A word-for-word copy of the records is needed, with every picture left out.

LISTED ENTRIES:
::::::::::

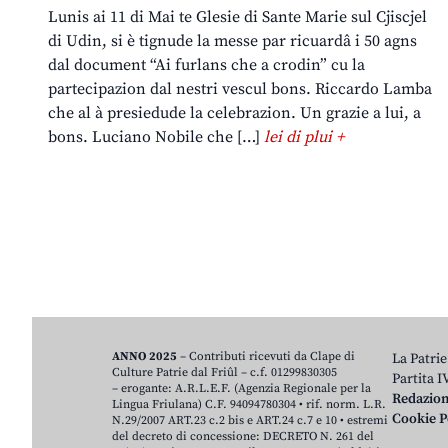
Lunis ai 11 di Mai te Glesie di Sante Marie sul Cjiscjel
di Udin, si è tignude la messe par ricuardâ i 50 agns
dal document “Ai furlans che a crodin” cu la
partecipazion dal nestri vescul bons. Riccardo Lamba
che al à presiedude la celebrazion. Un grazie a lui, a
bons. Luciano Nobile che […]
lei di plui +
ANNO 2025
– Contributi ricevuti da Clape di
La Patrie
Culture Patrie dal Friûl – c.f. 01299830305
Partita 
– erogante: A.R.L.E.F. (Agenzia Regionale per la
Redazio
Lingua Friulana) C.F. 94094780304 • rif. norm. L.R.
Cookie P
N.29/2007 ART.23 c.2 bis e ART.24 c.7 e 10 • estremi
del decreto di concessione: DECRETO N. 261 del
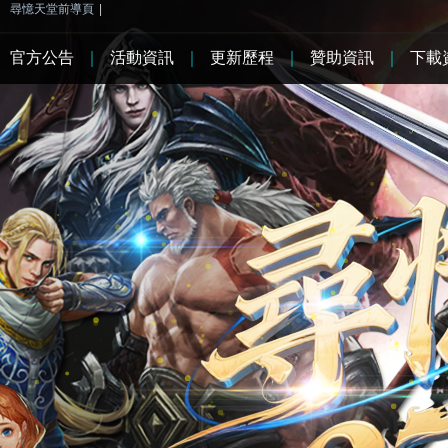
尋憶天堂前導頁
|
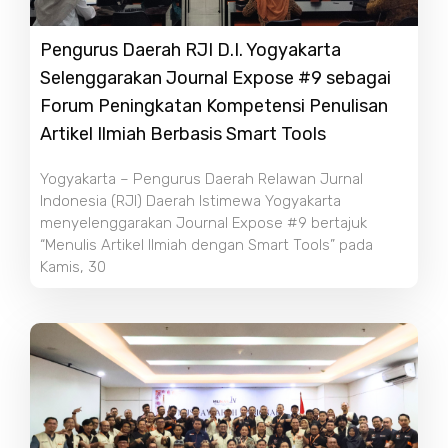
Pengurus Daerah RJI D.I. Yogyakarta
Selenggarakan Journal Expose #9 sebagai
Forum Peningkatan Kompetensi Penulisan
Artikel Ilmiah Berbasis Smart Tools
Yogyakarta – Pengurus Daerah Relawan Jurnal
Indonesia (RJI) Daerah Istimewa Yogyakarta
menyelenggarakan Journal Expose #9 bertajuk
“Menulis Artikel Ilmiah dengan Smart Tools” pada
Kamis, 30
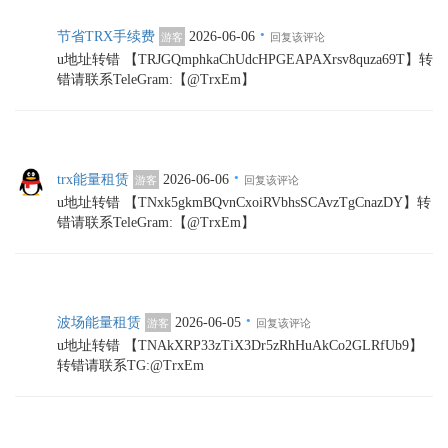
·
节省TRX手续费
2026-06-06
游客
回复该评论
u地址转错 【TRJGQmphkaChUdcHPGEAPAXrsv8quza69T】转
错请联系TeleGram:【@TrxEm】
·
trx能量租赁
2026-06-06
游客
回复该评论
u地址转错 【TNxk5gkmBQvnCxoiRVbhsSCAvzTgCnazDY】转
错请联系TeleGram:【@TrxEm】
·
波场能量租赁
2026-06-05
游客
回复该评论
u地址转错 【TNAkXRP33zTiX3Dr5zRhHuAkCo2GLRfUb9】
转错请联系TG:@TrxEm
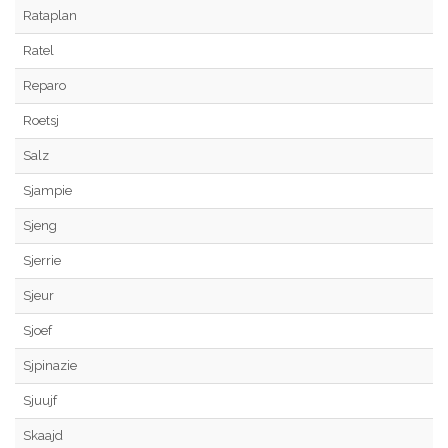
Rataplan
Ratel
Reparo
Roetsj
Salz
Sjampie
Sjeng
Sjerrie
Sjeur
Sjoef
Sjpinazie
Sjuujf
Skaajd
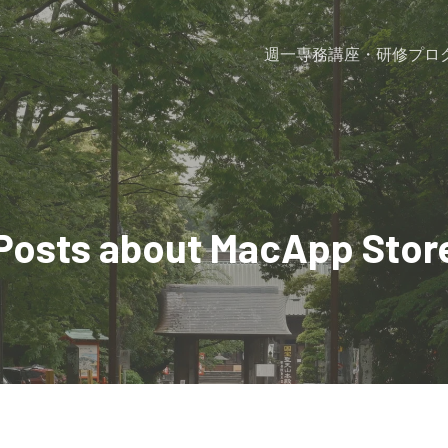
週一専務
講座・研修プロ
Posts about MacApp Stor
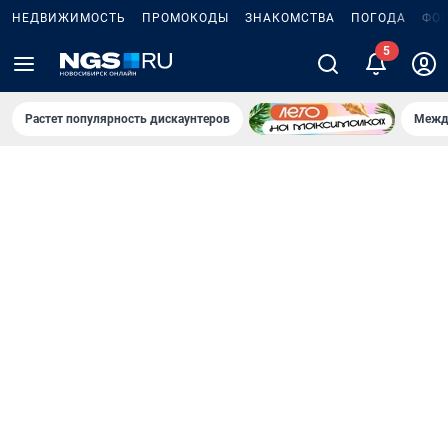
НЕДВИЖИМОСТЬ
ПРОМОКОДЫ
ЗНАКОМСТВА
ПОГОДА
ФО
Растет популярность дискаунтеров
Межд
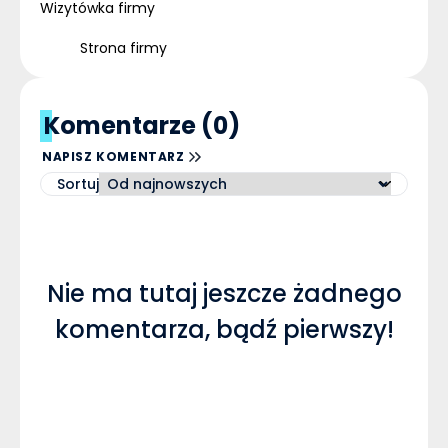
Wizytówka firmy
Strona firmy
Komentarze (0)
NAPISZ KOMENTARZ
Sortuj
Nie ma tutaj jeszcze żadnego
komentarza, bądź pierwszy!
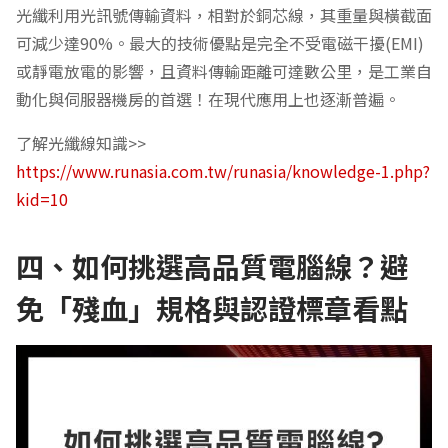
光纖利用光訊號傳輸資料，相對於銅芯線，其重量與橫截面
可減少達90%。最大的技術優點是完全不受電磁干擾(EMI)
或靜電放電的影響，且資料傳輸距離可達數公里，是工業自
動化與伺服器機房的首選！在現代應用上也逐漸普遍。
了解光纖線知識>>
https://www.runasia.com.tw/runasia/knowledge-1.php?
kid=10
四、如何挑選高品質電腦線？避
免「殘血」規格與認證標章看點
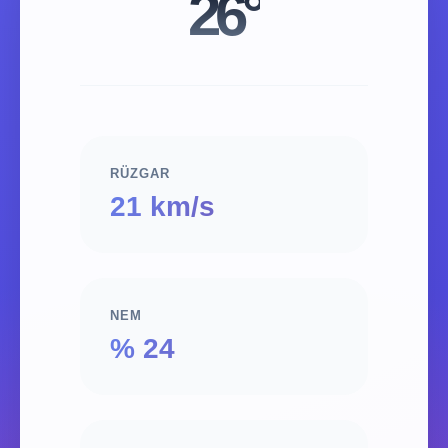
26°
RÜZGAR
21 km/s
NEM
% 24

::::::::::

SOLUTION TO THIS EXERCISE:
Lunis ai 11 di Mai te Glesie di Sante Marie sul Cjiscjel
di Udin, si è tignude la messe par ricuardâ i 50 agns
dal document “Ai furlans che a crodin” cu la
partecipazion dal nestri vescul bons. Riccardo Lamba
che al à presiedude la celebrazion. Un grazie a lui, a
bons. Luciano Nobile che […]
lei di plui +
ANNO 2025
– Contributi ricevuti da Clape di
La Patrie
Culture Patrie dal Friûl – c.f. 01299830305
Partita 
– erogante: A.R.L.E.F. (Agenzia Regionale per la
Redazio
Lingua Friulana) C.F. 94094780304 • rif. norm. L.R.
Cookie P
N.29/2007 ART.23 c.2 bis e ART.24 c.7 e 10 • estremi
del decreto di concessione: DECRETO N. 261 del
尋憶天堂前導頁
|
Pengurus Daerah RJI D.I. Yogyakarta
Selenggarakan Journal Expose #9 sebagai
Forum Peningkatan Kompetensi Penulisan
Artikel Ilmiah Berbasis Smart Tools
Yogyakarta – Pengurus Daerah Relawan Jurnal
Indonesia (RJI) Daerah Istimewa Yogyakarta
menyelenggarakan Journal Expose #9 bertajuk
“Menulis Artikel Ilmiah dengan Smart Tools” pada
Kamis, 30
·
节省TRX手续费
2026-06-06
游客
回复该评论
u地址转错 【TRJGQmphkaChUdcHPGEAPAXrsv8quza69T】转
错请联系TeleGram:【@TrxEm】
·
trx能量租赁
2026-06-06
游客
回复该评论
u地址转错 【TNxk5gkmBQvnCxoiRVbhsSCAvzTgCnazDY】转
错请联系TeleGram:【@TrxEm】
·
波场能量租赁
2026-06-05
游客
回复该评论
u地址转错 【TNAkXRP33zTiX3Dr5zRhHuAkCo2GLRfUb9】
转错请联系TG:@TrxEm
Rataplan
Ratel
Reparo
Roetsj
Salz
Sjampie
Sjeng
Sjerrie
Sjeur
Sjoef
Sjpinazie
Sjuujf
Skaajd
週一専務
講座・研修プロ
Posts about MacApp Stor
НЕДВИЖИМОСТЬ
ПРОМОКОДЫ
ЗНАКОМСТВА
ПОГОДА
ФО
Растет популярность дискаунтеров
Межд
Wizytówka firmy
Strona firmy
Komentarze (0)
NAPISZ KOMENTARZ
Sortuj
Nie ma tutaj jeszcze żadnego
komentarza, bądź pierwszy!
光纖利用光訊號傳輸資料，相對於銅芯線，其重量與橫截面
可減少達90%。最大的技術優點是完全不受電磁干擾(EMI)
或靜電放電的影響，且資料傳輸距離可達數公里，是工業自
動化與伺服器機房的首選！在現代應用上也逐漸普遍。
了解光纖線知識>>
https://www.runasia.com.tw/runasia/knowledge-1.php?
kid=10
四、如何挑選高品質電腦線？避
免「殘血」規格與認證標章看點
26°
RÜZGAR
21 km/s
NEM
% 24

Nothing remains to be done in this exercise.